I've very recently bought a ReadyNAS Ultra2 and stuffed it with 2x2TB (WD Caviar Green) disk.
SW: RAIDiator 4.2.19
Addons: ReadyNAS Photos II, ReadyNAS Skifta, ReadyNAS Remote and EnableRootSSH
I've configured disk spindown after 60 minutes delay.
When I check the log files I can see that the disks are spinning up at times where there should be no activity demanding it (PCs on LAN down, only two sleeping iPhones and a LaserJet printer in powersave).

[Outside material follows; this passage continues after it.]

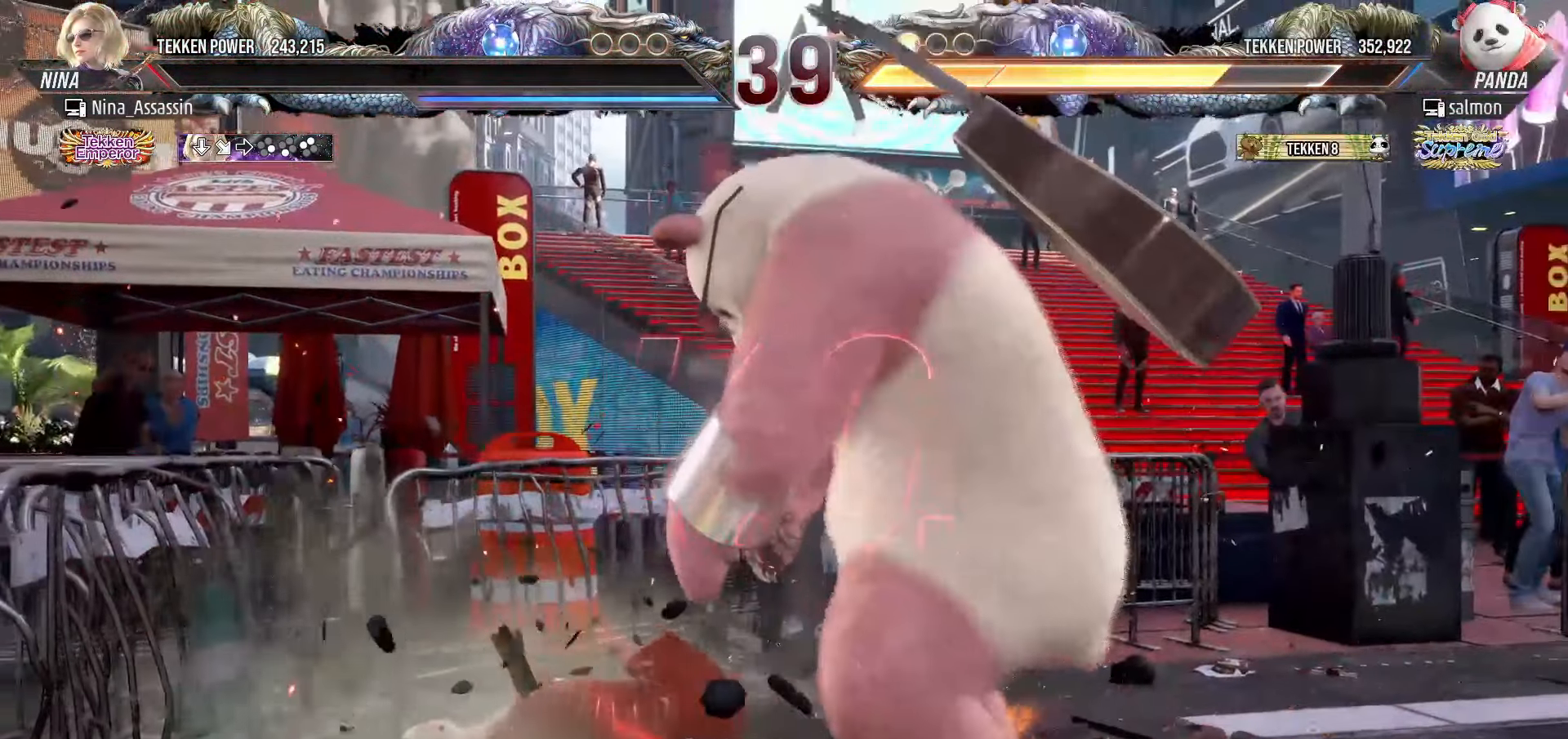
{"dt_ms": 500, "buttons": [], "left_stick": "center", "events": []}
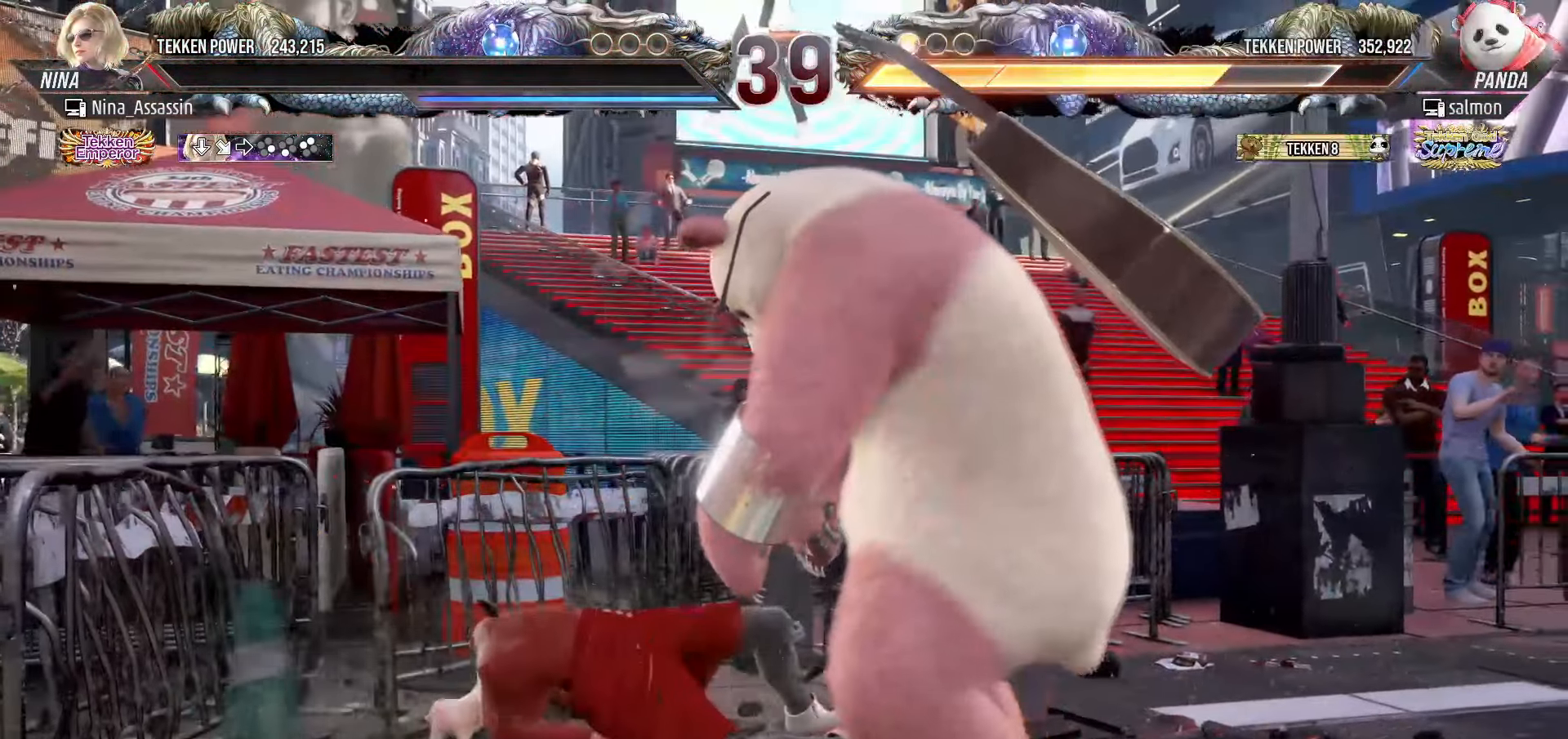
{"dt_ms": 500, "buttons": [], "left_stick": "center", "events": []}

The frequency is close to 2 1/2 hours of sleep time.
I've forwarded a non-standard port number to the HTTPS server for external WebDAV & FrontView access.
I have not been able to conclude any activity that could explain the disk spin up after browsing through the log files as far as I could understand them (nothing abnormal in auth.log except for the regular CRON[1404]: (pam_unix) session opened for user root by (uid=0) messages).
Could it be a port scanner finding the port number and blasting passwords to the HTTPS port?
Any ideas on how to proceed with finding the cause for the disk spinups?
/f
I've very recently bought a ReadyNAS Ultra2 and stuffed it with 2x2TB (WD Caviar Green) disk.
SW: RAIDiator 4.2.19
Addons: ReadyNAS Photos II, ReadyNAS Skifta, ReadyNAS Remote and EnableRootSSH
I've configured disk spindown after 60 minutes delay.
When I check the log files I can see that the disks are spinning up at times where there should be no activity demanding it (PCs on LAN down, only two sleeping iPhones and a LaserJet printer in powersave). The frequency is close to 2 1/2 hours of sleep time.
Sep 21 19:15:26 MyNAS noflushd[4950]: Disks spinning up after 182 minutes.
Sep 21 20:38:56 MyNAS noflushd[4950]: Spinning down disks.
Sep 21 22:58:58 MyNAS noflushd[4950]: Disks spinning up after 140 minutes.
Sep 22 00:08:20 MyNAS noflushd[4950]: Spinning down disks.
Sep 22 03:00:49 MyNAS noflushd[4950]: Disks spinning up after 172 minutes.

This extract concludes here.